2. Bei der Farbauftragsvorrichtung des Dokuments E3 wird aus einer schlitzförmigen Düse ein zonaler Farbstreifen auf die Farbübertragswalze aufgebracht. Geöffnet und verschlossen wird die Schlitzdüse durch einen elektromagnetisch betätigten Schieber (vgl. Spalte 2, Zeilen 29 bis 48 und Figuren 1 und 2). Der Gegenstand des Anspruchs 1 unterscheidet sich von diesem Stand der Technik im Wesentlichen dadurch, dass das Ventil zur Dosierung der Farbe ein kugelförmiges Verschlusselement aufweist, das eine Öffnung mit kleinerem Durchmesser öffnet und schließt. Die Farbaustrittsdüse ist also rund und der Farbauftrag somit punktförmig.

Es gibt für einen Fachmann keine Veranlassung, von dem zonalen Farbauftrag über eine Schlitzdüse bei Dokument E3 abzurücken, da dies erstens eine Änderung des Konzepts für den Farbauftrag und zweitens eine erhebliche Modifikation der Vorrichtung bedeuten würde.

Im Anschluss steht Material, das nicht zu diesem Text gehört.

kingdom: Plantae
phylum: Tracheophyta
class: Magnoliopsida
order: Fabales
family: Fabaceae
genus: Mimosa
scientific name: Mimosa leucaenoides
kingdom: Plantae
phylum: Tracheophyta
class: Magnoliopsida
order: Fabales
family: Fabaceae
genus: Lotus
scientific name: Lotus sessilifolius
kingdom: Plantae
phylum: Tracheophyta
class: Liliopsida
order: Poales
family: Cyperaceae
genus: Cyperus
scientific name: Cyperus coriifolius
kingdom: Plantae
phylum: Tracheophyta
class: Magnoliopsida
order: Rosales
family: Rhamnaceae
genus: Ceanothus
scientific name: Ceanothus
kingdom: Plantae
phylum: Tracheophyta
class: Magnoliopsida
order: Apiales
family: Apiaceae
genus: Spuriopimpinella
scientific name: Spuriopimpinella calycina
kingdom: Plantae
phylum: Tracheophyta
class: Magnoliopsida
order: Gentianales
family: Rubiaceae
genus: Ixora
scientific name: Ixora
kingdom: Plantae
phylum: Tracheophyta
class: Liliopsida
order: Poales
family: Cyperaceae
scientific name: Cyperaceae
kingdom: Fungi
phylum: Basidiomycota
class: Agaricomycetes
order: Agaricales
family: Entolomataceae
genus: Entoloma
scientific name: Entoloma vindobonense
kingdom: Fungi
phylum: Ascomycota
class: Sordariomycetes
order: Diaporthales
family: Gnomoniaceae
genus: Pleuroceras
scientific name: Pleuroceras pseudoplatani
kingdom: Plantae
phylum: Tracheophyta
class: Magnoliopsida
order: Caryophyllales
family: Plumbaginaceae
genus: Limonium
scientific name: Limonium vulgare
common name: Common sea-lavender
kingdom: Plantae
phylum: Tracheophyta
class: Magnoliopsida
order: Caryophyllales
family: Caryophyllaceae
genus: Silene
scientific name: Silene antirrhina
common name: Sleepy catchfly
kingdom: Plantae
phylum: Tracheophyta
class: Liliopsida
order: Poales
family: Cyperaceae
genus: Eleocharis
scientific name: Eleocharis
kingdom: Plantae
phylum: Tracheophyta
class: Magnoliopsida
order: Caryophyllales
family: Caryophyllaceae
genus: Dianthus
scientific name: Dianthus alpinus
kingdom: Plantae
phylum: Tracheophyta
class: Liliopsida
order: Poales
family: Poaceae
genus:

3. Somit gelangt man weder von Dokument E1 noch von Dokument E3 ausgehend in naheliegender Weise zum Gegenstand des Anspruchs 1. Eine Kombination der Dokumente E1 und E3 ist aufgrund der unterschiedlichen Prinzipien, nämlich Sprühauftrag der Farbe einerseits und zonaler Farbauftrag über eine Schlitzdüse andererseits, nicht möglich. Selbst wenn man aber versuchte, Merkmale der beiden Dokumente zu kombinieren, so würde man dennoch nicht zum Kugelventil des Anspruchs 1 gelangen, da in Dokument E1 ein handbetätigtes Ventil in Verbindung mit dem Aufsprühen der Farbe, in Dokument E3 hingegen ein mit einem elektromagnetisch betätigten Schieber verschließbares Schlitzventil zum zonalen Farbauftrag vorliegt.

Der Gegenstand des Anspruchs 1 beruht somit auf einer erfinderischen Tätigkeit (Artikel 56 EPÜ).

4. Der unabhängige Anspruch 7 betrifft eine Anwendung der Druckmaschine gemäß Anspruch 1. Die abhängigen Ansprüche 2 bis 6 und 8 und 9 betreffen Ausgestaltungen der Druckmaschine des Anspruchs 1 bzw. des Verfahrens des Anspruchs 7. Somit erfüllen auch die Ansprüche 2 bis 9 die Erfordernisse des Artikels 56 EPÜ.

ENTSCHEIDUNGSFORMEL

Aus diesen Gründen wird entschieden:

1. Die angefochtene Entscheidung wird aufgehoben.

2. Die Angelegenheit wird an die erste Instanz mit der Anordnung zurückverwiesen, das Patent in geändertem Umfang mit folgenden Unterlagen aufrechtzuerhalten:

Beschreibung: Seiten 2 bis 7, eingereicht während der mündlichen Verhandlung am 4. Februar 2010

Ansprüche: 1 bis 9, eingereicht während der mündlichen Verhandlung am 4. Februar 2010

Zeichnungen: Figuren 1 bis 7, wie erteilt.